Float truncate generates redundant machine code
Affects | Status | Importance | Assigned to | Milestone | |
---|---|---|---|---|---|
SBCL |
Fix Released
|
Undecided
|
Unassigned |
Bug Description
In SBCL 1.1.8.53, under x86-64, the following function
(defun f (x)
(declare (optimize speed)
(type (double-float 1.0d0 4.0d0) x))
(nth-value 0 (truncate x)))
compiles to:
CVTTSD2SI RCX, XMM0 ; no-arg-parsing entry point
SHL RCX, 1
MOV RAX, RCX
SAR RAX, 1
XORPD XMM0, XMM0
CVTSI2SD XMM0, RAX
MOV RDX, RCX
MOV RSP, RBP
CLC
POP RBP
RET
The integer result of the truncation is redundantly converted to a double float in XMM0.
In 1.0.27.46 (just some old version I happen to have readily compiled) this worked better:
CVTTSD2SI RDX, XMM0 ; no-arg-parsing entry point
SHL RDX, 3
MOV RSP, RBP
CLC
POP RBP
RET
In some SBCL versions inbetween these two a comparable function accidentally used generic arithmetic (see bug #489388).
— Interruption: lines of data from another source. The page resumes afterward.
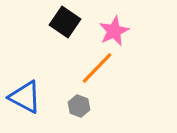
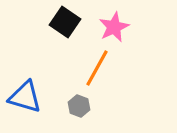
pink star: moved 4 px up
orange line: rotated 15 degrees counterclockwise
blue triangle: rotated 12 degrees counterclockwise
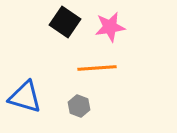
pink star: moved 4 px left; rotated 16 degrees clockwise
orange line: rotated 57 degrees clockwise
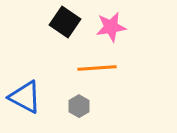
pink star: moved 1 px right
blue triangle: rotated 12 degrees clockwise
gray hexagon: rotated 10 degrees clockwise
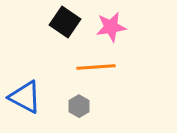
orange line: moved 1 px left, 1 px up
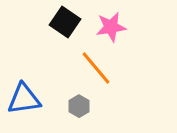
orange line: moved 1 px down; rotated 54 degrees clockwise
blue triangle: moved 1 px left, 2 px down; rotated 36 degrees counterclockwise
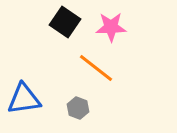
pink star: rotated 8 degrees clockwise
orange line: rotated 12 degrees counterclockwise
gray hexagon: moved 1 px left, 2 px down; rotated 10 degrees counterclockwise
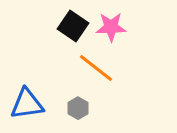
black square: moved 8 px right, 4 px down
blue triangle: moved 3 px right, 5 px down
gray hexagon: rotated 10 degrees clockwise
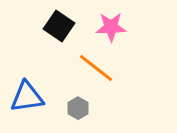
black square: moved 14 px left
blue triangle: moved 7 px up
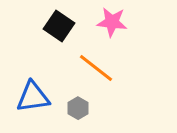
pink star: moved 1 px right, 5 px up; rotated 8 degrees clockwise
blue triangle: moved 6 px right
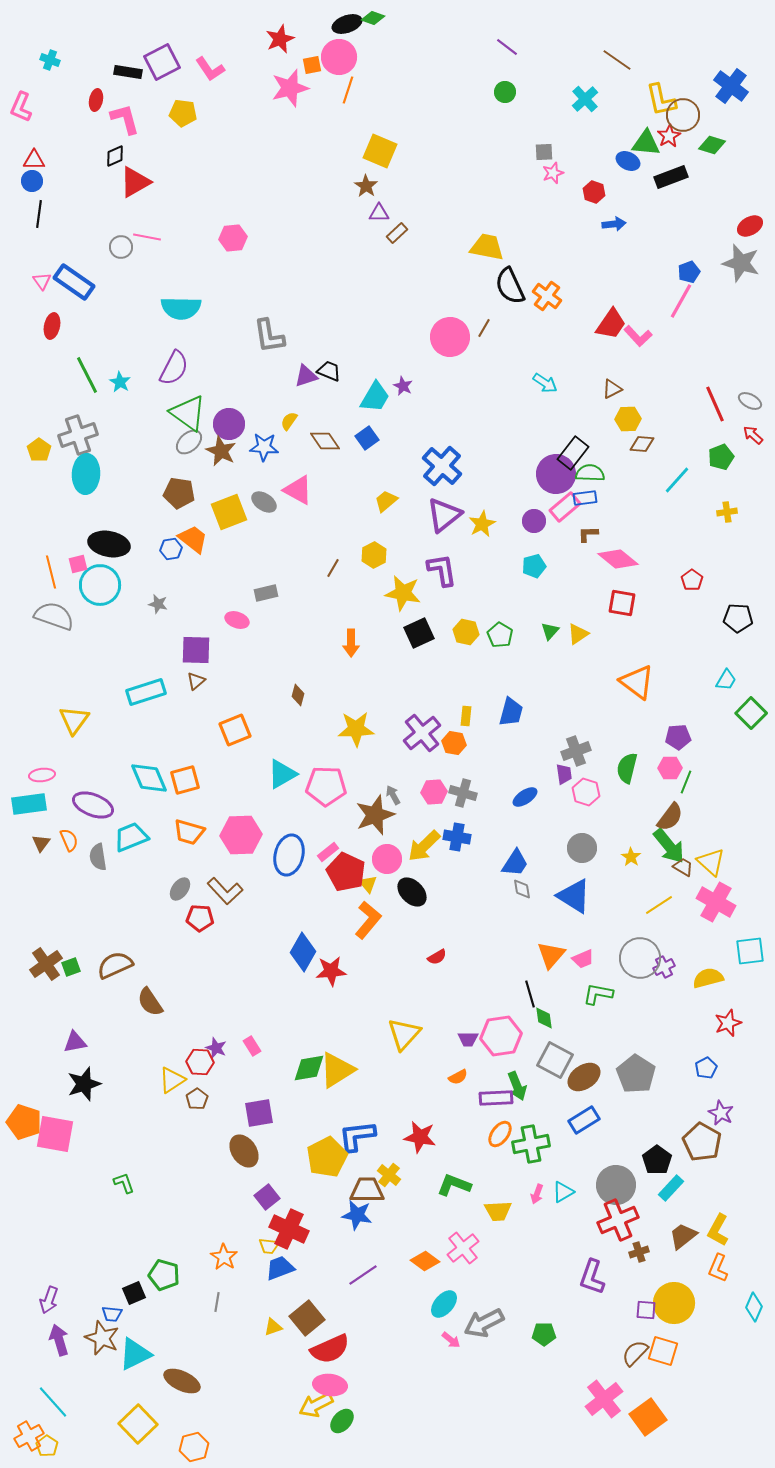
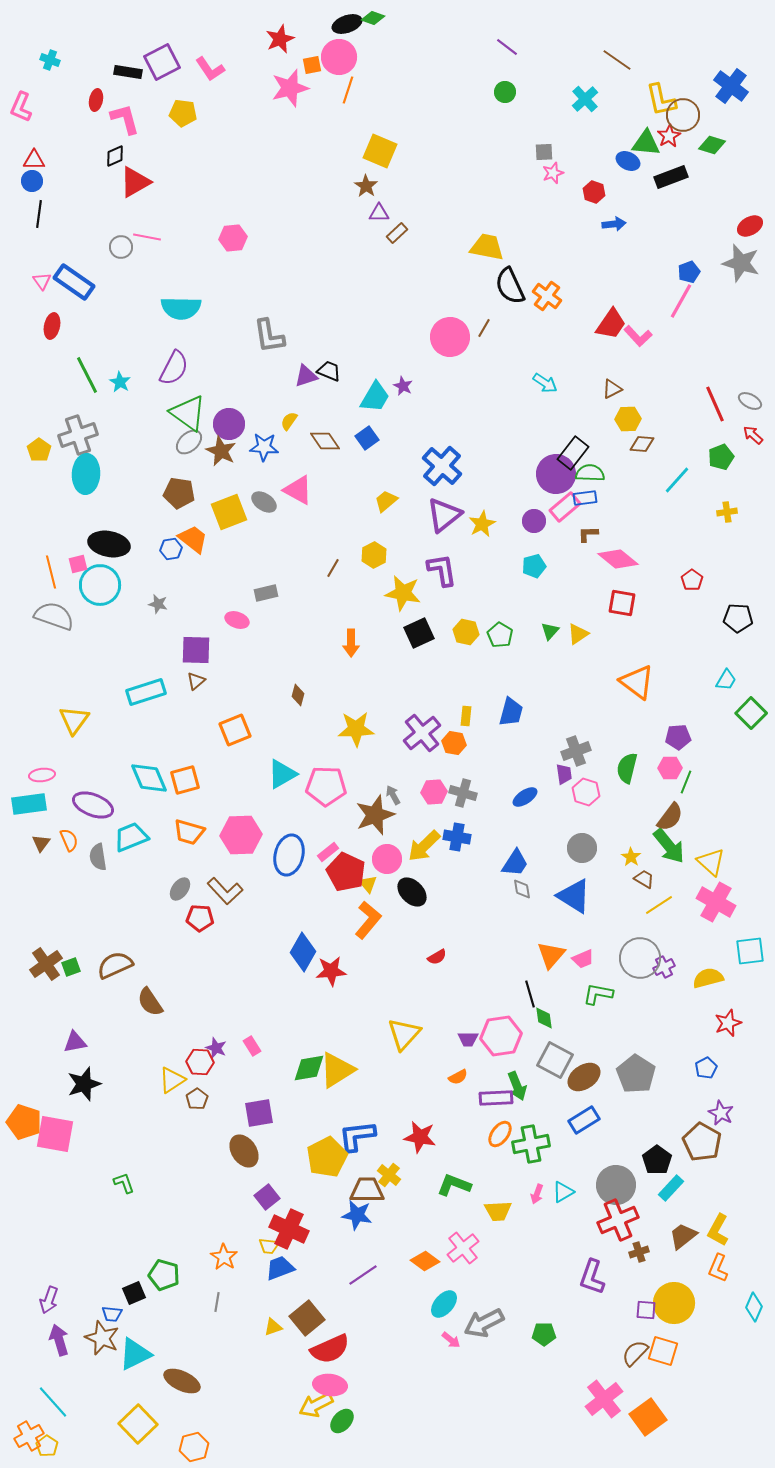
brown trapezoid at (683, 867): moved 39 px left, 12 px down
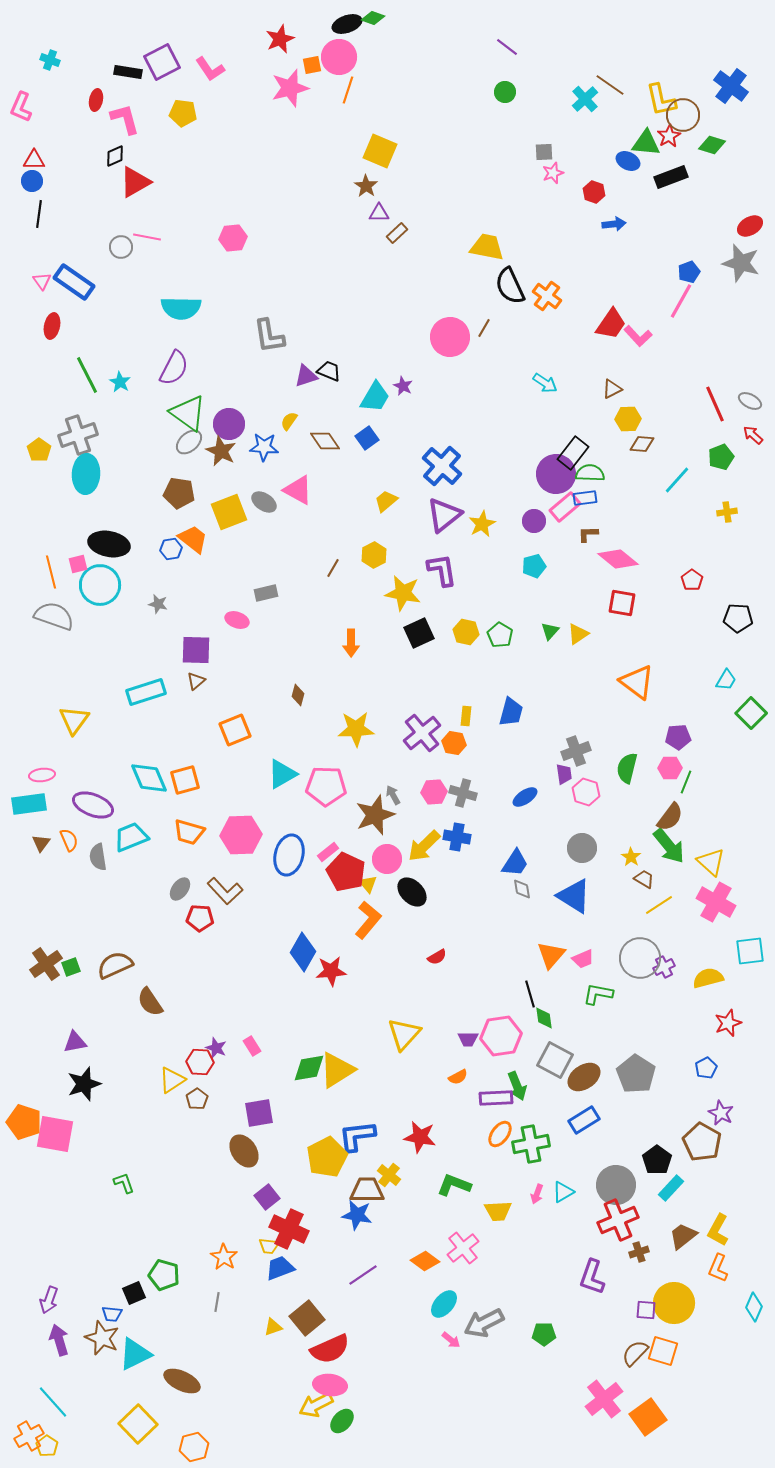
brown line at (617, 60): moved 7 px left, 25 px down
This was fixed in 1.0.34.11 (and a few following commits) and since then this redundant code is generated.
Could the redundant instructions be optimized away?
Changed in sbcl: | |
status: | New → Fix Released |
(values (truncate (the double-float x))) also generates suboptimal code, because SB-KERNEL: %DOUBLE- FLOAT is not marked as flushable (because it can signal errors) and the transform tries to be smart, but fails.